__Passage to read__.
What are the different types of ovarian cancer screenings and tests?
By Jean Cherry, MBA, BSN, WCC Oct 27, 2022 • 6 min
Ovarian cancer is a group of diseases that originates in the ovaries, fallopian tubes or the peritoneum (tissue that lines the abdominal wall and organs). Women have two ovaries located in their lower abdomen, on each side of their pelvis. About the size and shape of an almond, the ovaries produce a woman's eggs and female hormones. Eggs pass from the ovaries through long slender tubes called the fallopian tubes to the uterus. A tissue called the peritoneum covers these structures.
Ovarian cancer can begin in any of these areas, but wherever it begins, treatment for ovarian cancer works best when the cancer is found early. Ovarian cancer is uncommon, but it causes more deaths than any other female reproductive cancer.

__Information supplied__.
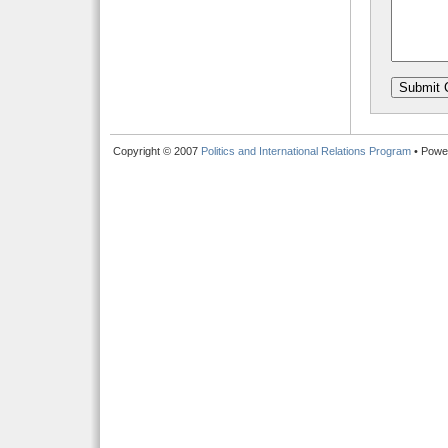
Copyright © 2007
Politics and International Relations Program
• Powe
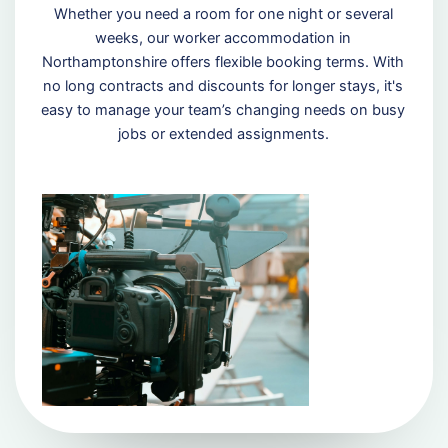
Whether you need a room for one night or several
weeks, our worker accommodation in
Northamptonshire offers flexible booking terms. With
no long contracts and discounts for longer stays, it's
easy to manage your team’s changing needs on busy
jobs or extended assignments.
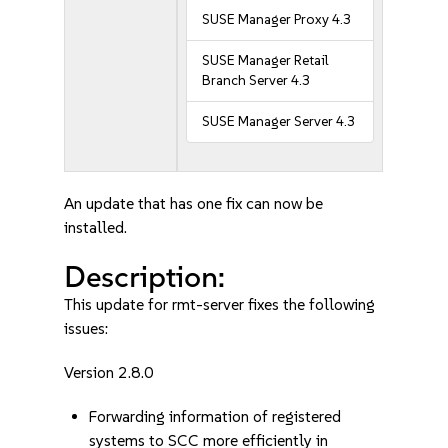
SUSE Manager Proxy 4.3
SUSE Manager Retail
Branch Server 4.3
SUSE Manager Server 4.3
An update that has one fix can now be
installed.
Description:
This update for rmt-server fixes the following
issues:
Version 2.8.0
Forwarding information of registered
systems to SCC more efficiently in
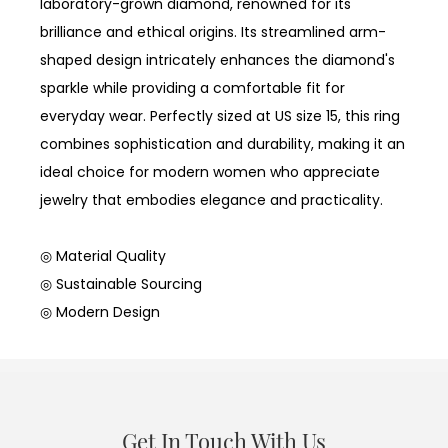
laboratory-grown diamond, renowned for its
brilliance and ethical origins. Its streamlined arm-
shaped design intricately enhances the diamond's
sparkle while providing a comfortable fit for
everyday wear. Perfectly sized at US size 15, this ring
combines sophistication and durability, making it an
ideal choice for modern women who appreciate
jewelry that embodies elegance and practicality.
◎ Material Quality
◎ Sustainable Sourcing
◎ Modern Design
Get In Touch With Us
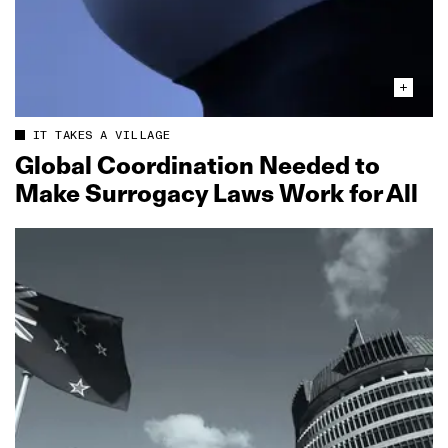
IT TAKES A VILLAGE
Global Coordination Needed to
Make Surrogacy Laws Work for All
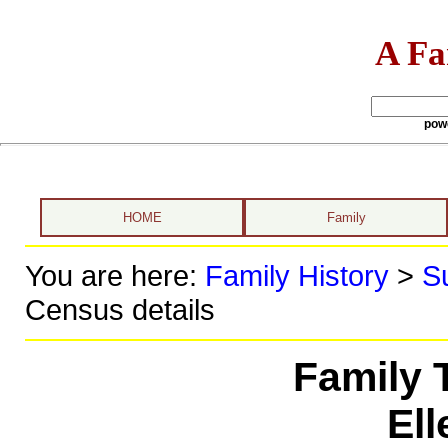
A Fa
pow
HOME
Family
You are here:
Family History
>
S
Census details
Family 
El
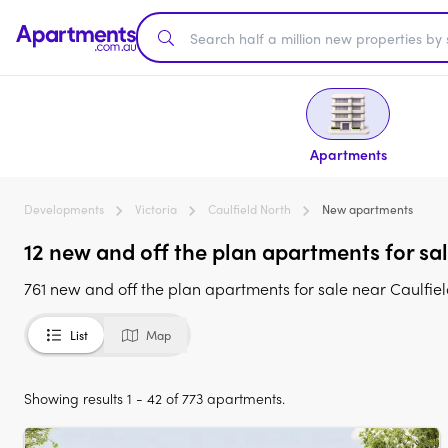
Apartments
Developments
Victoria
Caulfield North
New apartments
12 new and off the plan apartments for sal
761 new and off the plan apartments for sale near Caulfiel
List
Map
Showing results 1 - 42 of 773 apartments.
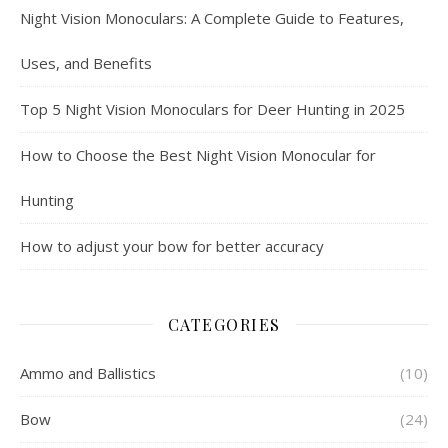
Night Vision Monoculars: A Complete Guide to Features,
Uses, and Benefits
Top 5 Night Vision Monoculars for Deer Hunting in 2025
How to Choose the Best Night Vision Monocular for
Hunting
How to adjust your bow for better accuracy
CATEGORIES
Ammo and Ballistics
(10)
Bow
(24)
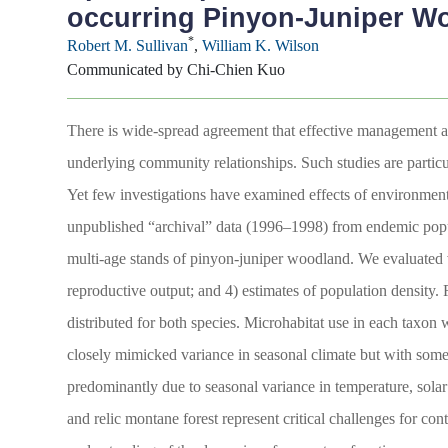
occurring Pinyon-Juniper W
*
Robert M. Sullivan
,
William K. Wilson
Communicated by Chi-Chien Kuo
There is wide-spread agreement that effective management an
underlying community relationships. Such studies are particu
Yet few investigations have examined effects of environment
unpublished “archival” data (1996–1998) from endemic pop
multi-age stands of pinyon-juniper woodland. We evaluated va
reproductive output; and 4) estimates of population density. 
distributed for both species. Microhabitat use in each taxon
closely mimicked variance in seasonal climate but with som
predominantly due to seasonal variance in temperature, sola
and relic montane forest represent critical challenges for c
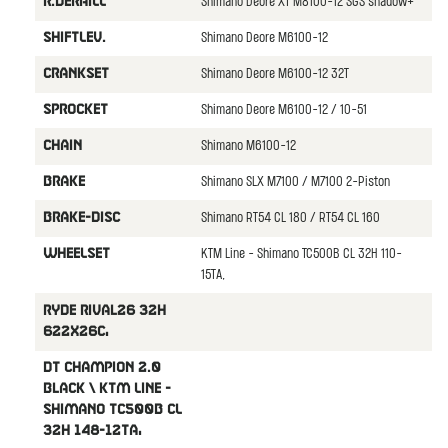
Shimano Deore XT M8100-12 SGS shadow+
R.DERAILL
Shimano Deore M6100-12
SHIFTLEV.
Shimano Deore M6100-12 32T
CRANKSET
Shimano Deore M6100-12 / 10-51
SPROCKET
Shimano M6100-12
CHAIN
Shimano SLX M7100 / M7100 2-Piston
BRAKE
Shimano RT54 CL 180 / RT54 CL 160
BRAKE-DISC
KTM Line - Shimano TC500B CL 32H 110-
WHEELSET
15TA,
Ryde Rival26 32H
622x26C,
DT Champion 2.0
black \ KTM Line -
Shimano TC500B CL
32H 148-12TA,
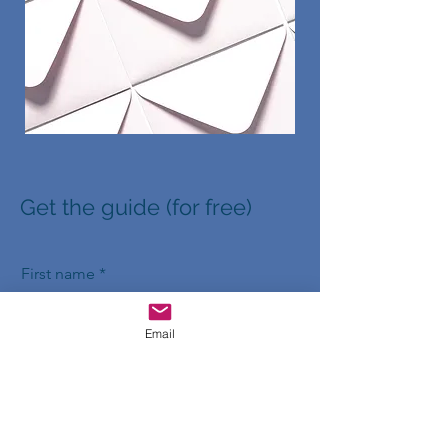
Get the guide (for free)
First name
Email
Last name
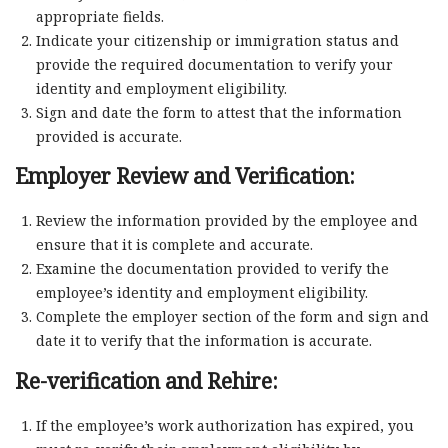
appropriate fields.
Indicate your citizenship or immigration status and
provide the required documentation to verify your
identity and employment eligibility.
Sign and date the form to attest that the information
provided is accurate.
Employer Review and Verification:
Review the information provided by the employee and
ensure that it is complete and accurate.
Examine the documentation provided to verify the
employee’s identity and employment eligibility.
Complete the employer section of the form and sign and
date it to verify that the information is accurate.
Re-verification and Rehire:
If the employee’s work authorization has expired, you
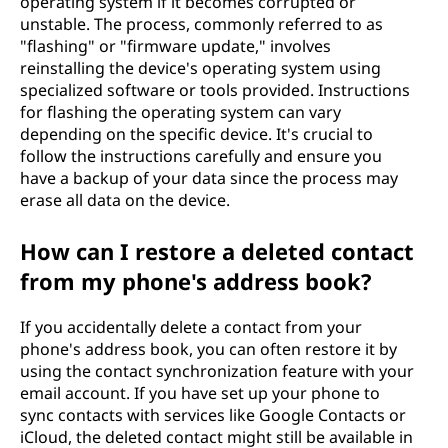
operating system if it becomes corrupted or
unstable. The process, commonly referred to as
"flashing" or "firmware update," involves
reinstalling the device's operating system using
specialized software or tools provided. Instructions
for flashing the operating system can vary
depending on the specific device. It's crucial to
follow the instructions carefully and ensure you
have a backup of your data since the process may
erase all data on the device.
How can I restore a deleted contact
from my phone's address book?
If you accidentally delete a contact from your
phone's address book, you can often restore it by
using the contact synchronization feature with your
email account. If you have set up your phone to
sync contacts with services like Google Contacts or
iCloud, the deleted contact might still be available in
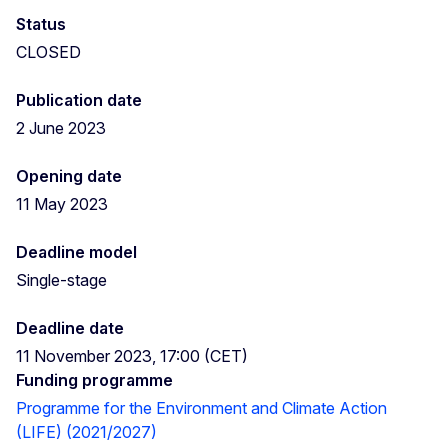
Status
CLOSED
Publication date
2 June 2023
Opening date
11 May 2023
Deadline model
Single-stage
Deadline date
11 November 2023, 17:00 (CET)
Funding programme
Programme for the Environment and Climate Action
(LIFE) (2021/2027)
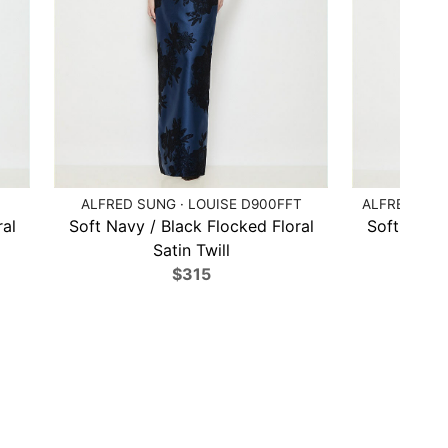
ALFRED SUNG · LOUISE D900FFT
ALFRED SUN
ral
Soft Navy / Black Flocked Floral
Soft Navy 
Satin Twill
$315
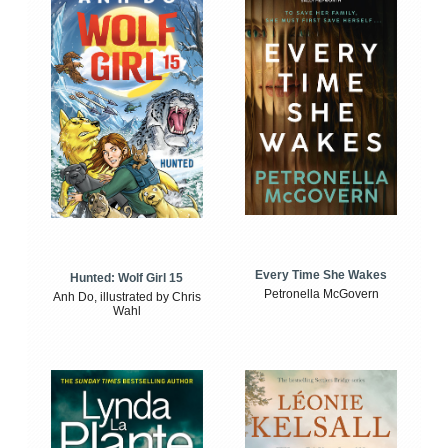
Every Time She Wakes
Hunted: Wolf Girl 15
Petronella McGovern
Anh Do, illustrated by Chris
Wahl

__Apply what you read__.
A) List the body sites where the ovarian cancer article says ovarian cancer can originate.
B) Write the next part of the ovarian cancer article, starting after its sentence about ovarian cancer causing more deaths than any other female reproductive cancer.

__Outputs in order__.
A)
- Ovaries
- Fallopian tubes
- Peritoneum

B)
Ovarian cancer symptoms
There is no screening for ovarian cancer or specific ovarian cancer test. The pap test does not detect ovarian cancer, only cervical cancer. The only way to detect ovarian cancer is by running tests once a woman presents with symptoms consistent with the disease. Unfortunately, ovarian cancer can cause symptoms that are subtle or caused by something other than cancer, so it’s important to recognize and report changes that are not normal for you to your healthcare provider. Signs of ovarian cancer may include:
- Pain, swelling or a heavy feeling in the pelvis (between your hip bones) or lower abdomen
- Pain in the lower abdomen or back
- Pain during sex
- Frequent or sudden urge to urinate
- Abnormal periods or vaginal bleeding after menopause
- Unusual vaginal discharge that is clear, white or tinged with blood
- A lump in the pelvic area
- Weight gain or loss, changes in bowel habits, nausea or loss of appetite
How to detect ovarian cancer
To confirm an ovarian cancer diagnosis, healthcare providers will usually conduct a physical exam, pelvic exam, lab tests, ultrasound and ask about you and your family’s health history. In addition to blood tests to evaluate general health and kidney and liver function, your provider may order a blood test called a CA-125 (cancer antigen 125) that tests for certain tumor markers in the bloodstream. However, an increase in a CA-125 assay may be caused by other conditions, such as endometriosis (when tissue that normally lines the uterus grows outside the uterus), and therefore cannot be used alone or considered a blood test for ovarian cancer.
Some individuals who are in early stages of cancer may have low levels of CA-125 or may not produce high levels of CA-125 with ovarian cancer. If your provider suspects you may have cancer, they may also check other blood tests that may indicate a tumor and also order genetic testing to look for gene changes that could increase your risk of ovarian cancer. These include human chorionic gonadotropin (HCG), alpha-fetoprotein (AFP), lactate dehydrogenase (LDH) levels and inhibin levels.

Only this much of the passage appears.